This time three years ago, two months after the 2008 election and a month before his inauguration, so many of us had high hopes for Barack Obama. Pundits proclaimed him a transformational president, a new Franklin Delano Roosevelt, coming to power in time of crisis to remake his country. No such luck. Today, even his acolytes are disappointed.
To some extent, this is unfair. Barack Obama has had to deal with calamities left him by his predecessors. Considering the sclerotic nature of American politics and the intransigence of his opposition he has done reasonably well. Against the odds, he has passed a major if not perfect health care reform act and even more important, saved the banking system from collapse, so avoiding a replay of the Great Depression.

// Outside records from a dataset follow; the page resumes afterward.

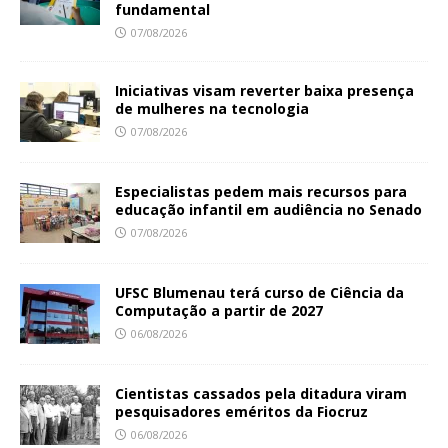
fundamental
07/08/2026
Iniciativas visam reverter baixa presença
de mulheres na tecnologia
07/08/2026
Especialistas pedem mais recursos para
educação infantil em audiência no Senado
07/08/2026
UFSC Blumenau terá curso de Ciência da
Computação a partir de 2027
06/08/2026
Cientistas cassados pela ditadura viram
pesquisadores eméritos da Fiocruz
06/08/2026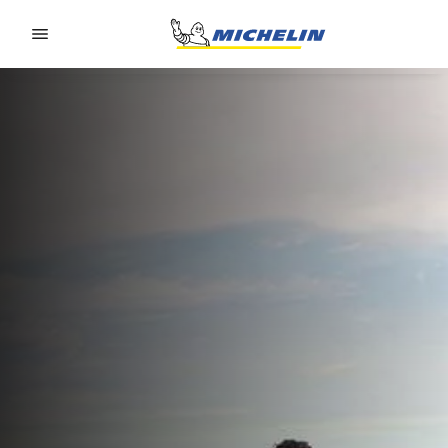
Go to page content
Go to page navigation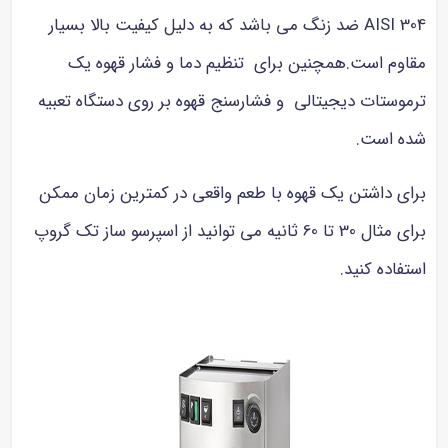
AISI 304 ضد زنگ می باشد که به دلیل کیفیت بالا بسیار
اوم است.همچنین برای تنظیم دما و فشار قهوه یک
موستات دیجیتالی و فشارسنج قهوه بر روی دستگاه تعبیه
ه است.
ای داشتن یک قهوه با طعم واقعی در کمترین زمان ممکن
برای مثال 30 تا 60 ثانیه می توانید از اسپرسو ساز تک گروپ
فاده کنید.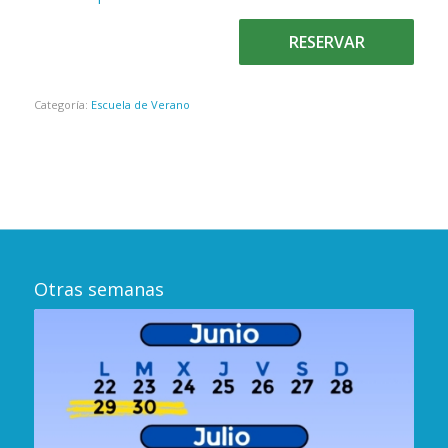
RESERVAR
Categoría:
Escuela de Verano
Otras semanas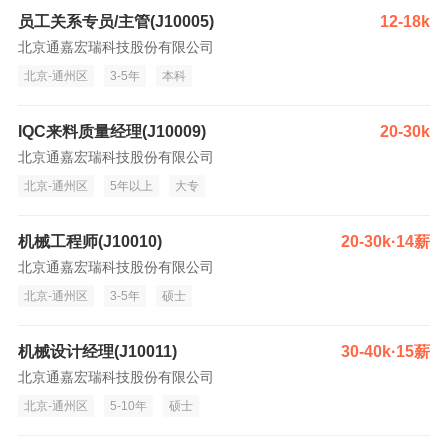
员工关系专员/主管(J10005)
12-18k
北京通嘉宏瑞科技股份有限公司
北京-通州区
3-5年
本科
IQC来料质量经理(J10009)
20-30k
北京通嘉宏瑞科技股份有限公司
北京-通州区
5年以上
大专
机械工程师(J10010)
20-30k·14薪
北京通嘉宏瑞科技股份有限公司
北京-通州区
3-5年
硕士
机械设计经理(J10011)
30-40k·15薪
北京通嘉宏瑞科技股份有限公司
北京-通州区
5-10年
硕士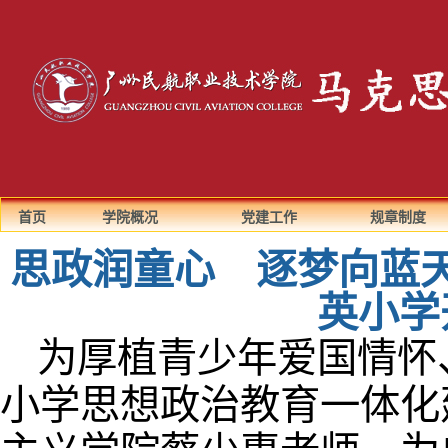
首页
学院概况
党建工作
规章制度
思政润童心 逐梦向蓝
英小学
为厚植青少年爱国情怀
小学思想政治教育一体化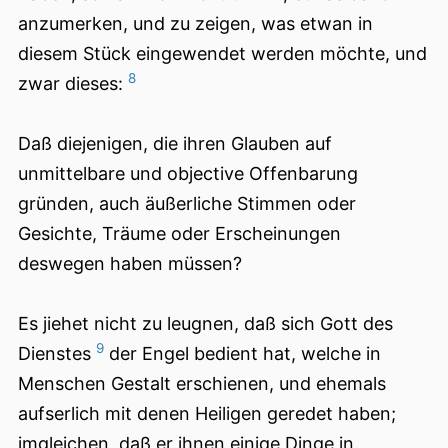
anzumerken, und zu zeigen, was etwan in
diesem Stück eingewendet werden möchte, und
8
zwar dieses:
Daß diejenigen, die ihren Glauben auf
unmittelbare und objective Offenbarung
gründen, auch äußerliche Stimmen oder
Gesichte, Träume oder Erscheinungen
deswegen haben müssen?
Es jiehet nicht zu leugnen, daß sich Gott des
9
Dienstes
der Engel bedient hat, welche in
Menschen Gestalt erschienen, und ehemals
aufserlich mit denen Heiligen geredet haben;
imgleichen, daß er ihnen einige Dinge in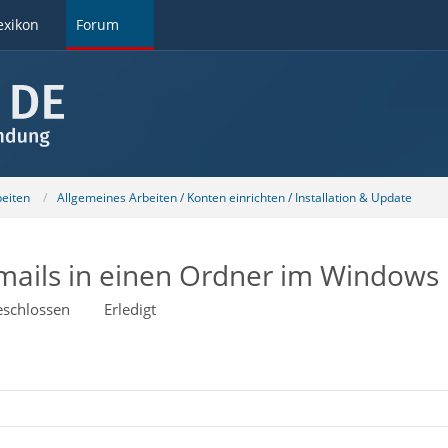
exikon
Forum
beiten
Allgemeines Arbeiten / Konten einrichten / Installation & Update
ails in einen Ordner im Windows 
schlossen
Erledigt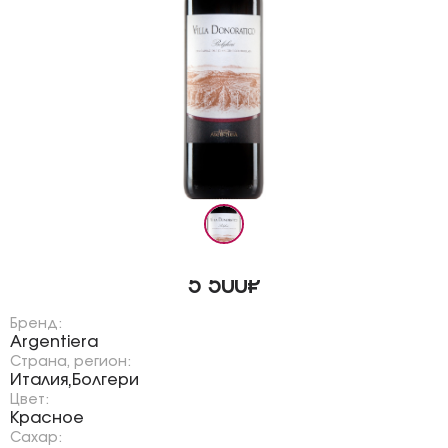
5 500₽
Бренд:
Argentiera
Страна, регион:
Италия
Болгери
,
Цвет:
Красное
Сахар:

But Roosevelt also faced a harsh economic environment and his achievements far outstrip Obama’s. What is the difference? It is hard to remember now, but before 1932, Franklin Delano Roosevelt was seen as a lightweight, a rich boy, a man of “second-rate intelligence,” who owed his prominence mostly to his name. In many ways, FDR was the George W Bush of the 1920s. Barack Obama, a self-made man, raised by a single mother, the editor of the Harvard Law Review, is certainly smarter, a deeper thinker than the great FDR. So why has he not taken advantage of the crisis to remake America as did Roosevelt? Sadly, I think the answer has to do with class.

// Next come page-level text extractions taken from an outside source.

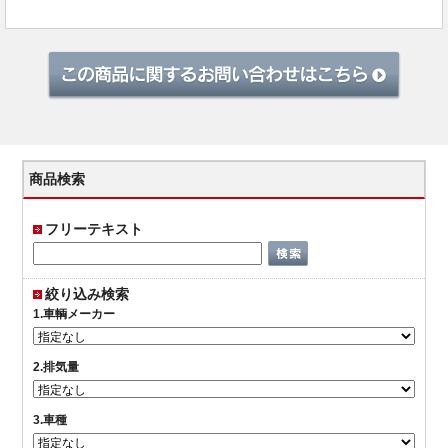
商品検索
フリーテキスト
絞り込み検索
1.車輌メーカー
2.排気量
3.車種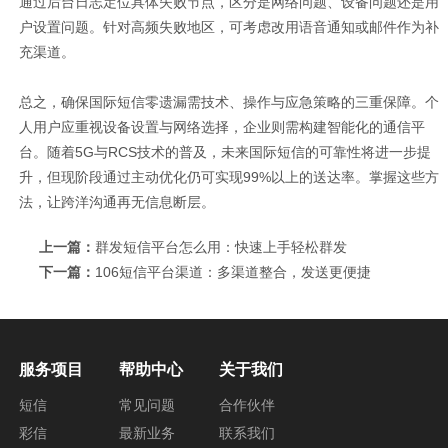
通过后台日志定位具体失败节点，区分是网络问题、设备问题还是用
户设置问题。针对高频失败地区，可考虑改用语音通知或邮件作为补
充渠道。
总之，确保国际短信零遗漏需技术、操作与应急策略的三重保障。个
人用户应重视设备设置与网络选择，企业则需构建智能化的通信平
台。随着5G与RCS技术的普及，未来国际短信的可靠性将进一步提
升，但现阶段通过主动优化仍可实现99%以上的送达率。掌握这些方
法，让跨洋沟通再无信息断层。
上一篇：
群发短信平台怎么用：快速上手轻松群发
下一篇：
106短信平台渠道：多渠道整合，发送更便捷
服务项目
帮助中心
关于我们
短信
常见问题
合作伙伴
彩信
最新业务
联系我们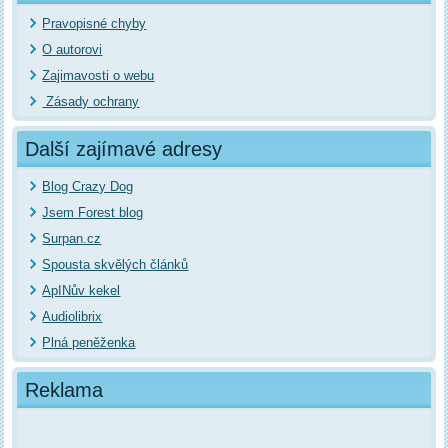
Pravopisné chyby
O autorovi
Zajimavosti o webu
Zásady ochrany
Další zajímavé adresy
Blog Crazy Dog
Jsem Forest blog
Surpan.cz
Spousta skvělých článků
ApINův kekel
Audiolibrix
Plná peněženka
Reklama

Franklin Delano Roosevelt, descendent of Hudson Valley Dutch patroons, was as aristocratic as you can be in America. He was born into the ruling class, supped at their tables as a boy, drank with them at Harvard finishing clubs, knew them intimately and so was not intimidated by them. This allowed him to deal sternly and confidently with those he called “the malefactors of great wealth.”

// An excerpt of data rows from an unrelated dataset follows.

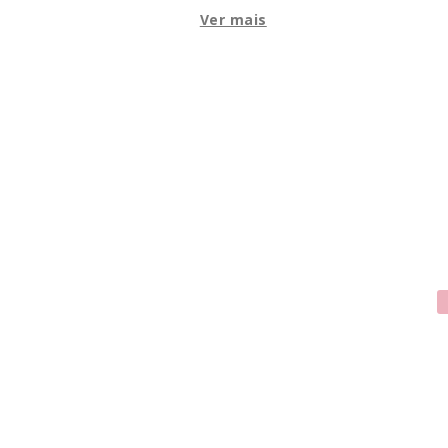
Ver mais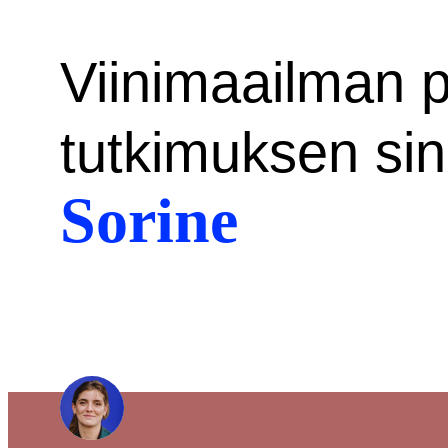
Viinimaailman 
tutkimuksen sin
Sorine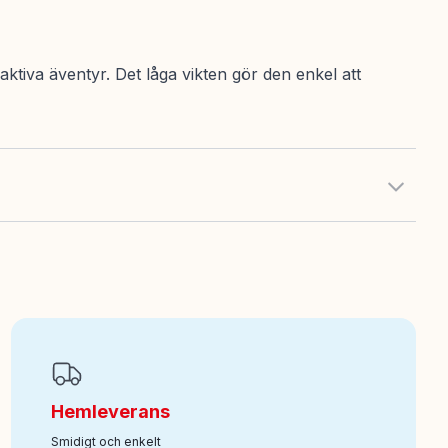
aktiva äventyr. Det låga vikten gör den enkel att
Hemleverans
Smidigt och enkelt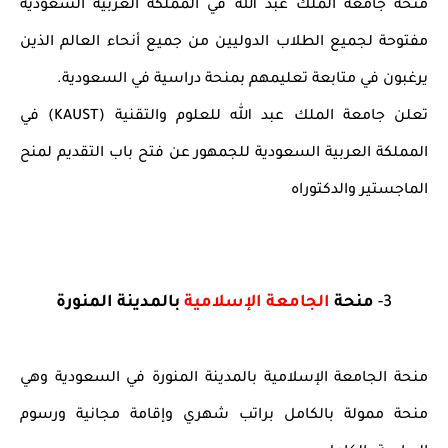
منحة جامعة الملك عبد الله في المملكة العربية السعودية
مفتوحة لجميع الطلاب الدوليين من جميع أنحاء العالم الذين
يرغبون في متابعة تعليمهم بمنحة دراسية في السعودية.
تعلن جامعة الملك عبد الله للعلوم والتقنية (KAUST) في
المملكة العربية السعودية للجمهور عن فتح باب التقديم لمنح
الماجستير والدكتوراه
3-
منحة
الجامعة الإسلامية
بالمدينة المنورة
منحة الجامعة الإسلامية بالمدينة المنورة في السعودية وهي
منحة ممولة بالكامل براتب شهري وإقامة مجانية ورسوم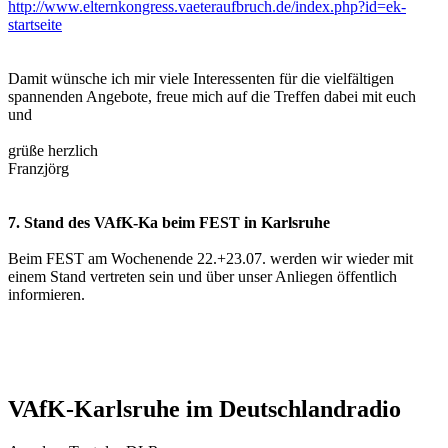
http://www.elternkongress.vaeteraufbruch.de/index.php?id=ek-
startseite
Damit wünsche ich mir viele Interessenten für die vielfältigen
spannenden Angebote, freue mich auf die Treffen dabei mit euch
und
grüße herzlich
Franzjörg
7. Stand des VAfK-Ka beim FEST in Karlsruhe
Beim FEST am Wochenende 22.+23.07. werden wir wieder mit
einem Stand vertreten sein und über unser Anliegen öffentlich
informieren.
VAfK-Karlsruhe im Deutschlandradio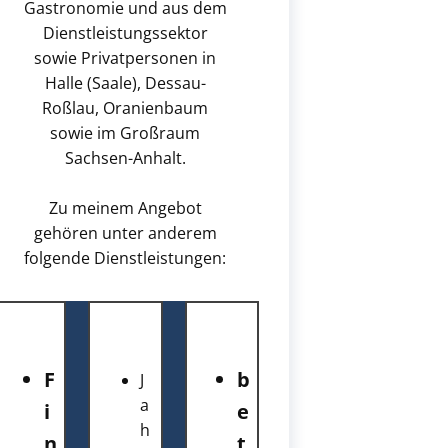
Gastronomie und aus dem
Dienstleistungssektor
sowie Privatpersonen in
Halle (Saale), Dessau-
Roßlau, Oranienbaum
sowie im Großraum
Sachsen-
Anhalt.
Zu meinem Angebot
gehören unter anderem
folgende Dienstleistungen:
F
b
J
a
i
e
h
n
t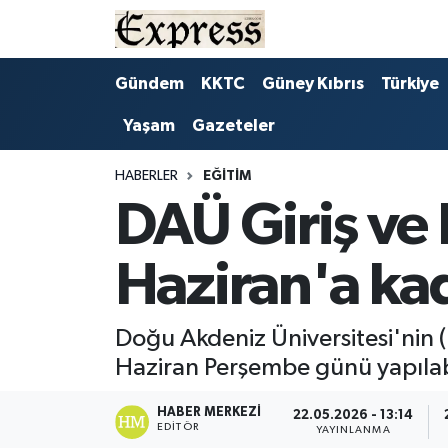
ALAYKÖY
Hava Durumu
Gündem
KKTC
Güney Kıbrıs
Türkiye
Yaşam
Gazeteler
ALSANCAK
Trafik Durumu
BİLİM
Süper Lig Puan Durumu ve Fikstür
HABERLER
EĞITIM
DAÜ Giriş ve 
ÇATALKÖY
Tüm Manşetler
Haziran'a ka
DÜNYA
Son Dakika Haberleri
EĞİTİM
Haber Arşivi
Doğu Akdeniz Üniversitesi'nin 
Haziran Perşembe günü yapılabil
EKONOMİ
HABER MERKEZI
22.05.2026 - 13:14
EDITÖR
ENGLISH
YAYINLANMA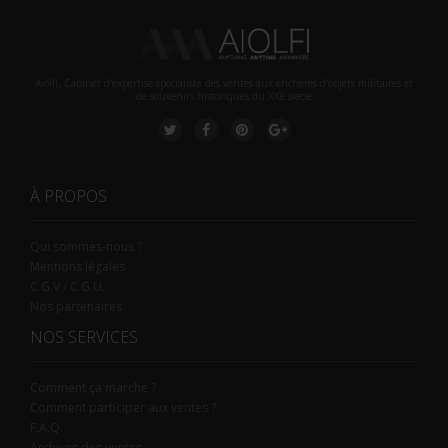
Aiolfi, Cabinet d’expertise spécialiste des ventes aux enchères d'objets militaires et
de souvenirs historiques du XXè siecle
À PROPOS
Qui sommes-nous ?
Mentions légales
C.G.V / C.G.U.
Nos partenaires
NOS SERVICES
Comment ça marche ?
Comment participer aux ventes ?
F.A.Q.
Archives des ventes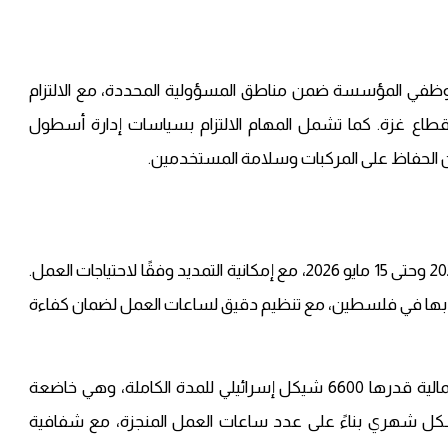
موظفي المؤسسة ضمن مناطق المسؤولية المحددة، مع الالتزام
 قطاع غزة. كما تشمل المهام الالتزام بسياسات إدارة أسطول
 الحفاظ على المركبات وسلامة المستخدمين.
أوضحت المؤسسة أن فترة العمل تمتد من 15 فبراير 2026 وحتى 15 مايو 2026، مع إمكانية التمديد وفقًا لاحتياجات العمل.
بها في فلسطين، مع تنظيم دقيق لساعات العمل لضمان كفاءة
أما من حيث المخصصات المالية، فقد حُددت ميزانية إجمالية قدرها 6600 شيكل إسرائيلي للمدة الكاملة، وهي خاضعة
بشكل شهري بناءً على عدد ساعات العمل المنجزة، مع شفافية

Perhaps Barack Obama, raised by a peripatetic single mother who struggled to stay in the middle class, remains impressed, as most of us are, with those much richer than ourselves. To become a member of the ruling class, a black man in America must be accommodating, understanding, unthreatening. That is a fine strategy if one wants to become editor of the Harvard Law Review and ultimately a partner at a white shoe law firm. It isn’t for the President of the United States. To change the path of a nation one must be willing to make enemies, to stand up and fight. Against a Republican opposition that has used every procedural tool to stymie his will, Obama needed to be more ruthless. FDR was happy to battle with the plutocrats that ruled his America. Unfortunately, Obama wants them to like him.